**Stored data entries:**
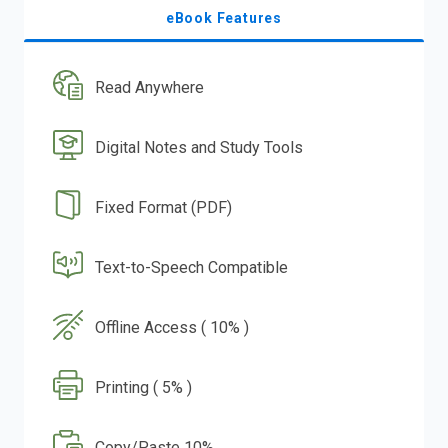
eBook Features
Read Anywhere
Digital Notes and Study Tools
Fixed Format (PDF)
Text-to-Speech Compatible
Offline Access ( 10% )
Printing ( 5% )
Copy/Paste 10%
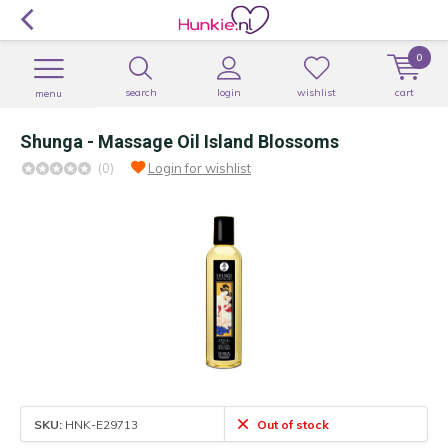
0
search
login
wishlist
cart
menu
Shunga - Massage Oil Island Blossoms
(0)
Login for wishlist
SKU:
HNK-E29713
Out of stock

...

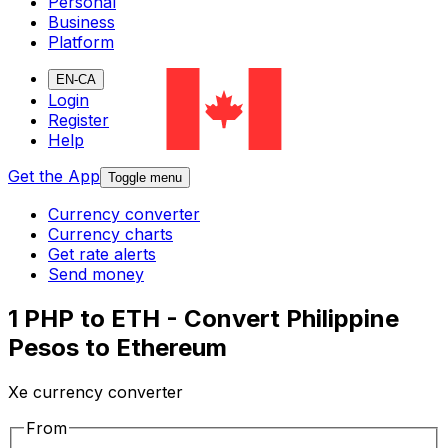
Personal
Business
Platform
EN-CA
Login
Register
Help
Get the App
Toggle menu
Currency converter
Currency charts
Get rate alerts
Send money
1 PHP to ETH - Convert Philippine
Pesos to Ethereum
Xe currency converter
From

**Work to complete:**
Copy the lines of the listing word for word, starting at the line that contains "eBook Features" and ending at the line that contains "Copy/Paste 10%".

**Exercise output:**
eBook Features
Read Anywhere
Digital Notes and Study Tools
Fixed Format (PDF)
Text-to-Speech Compatible
Offline Access ( 10% )
Printing ( 5% )
Copy/Paste 10%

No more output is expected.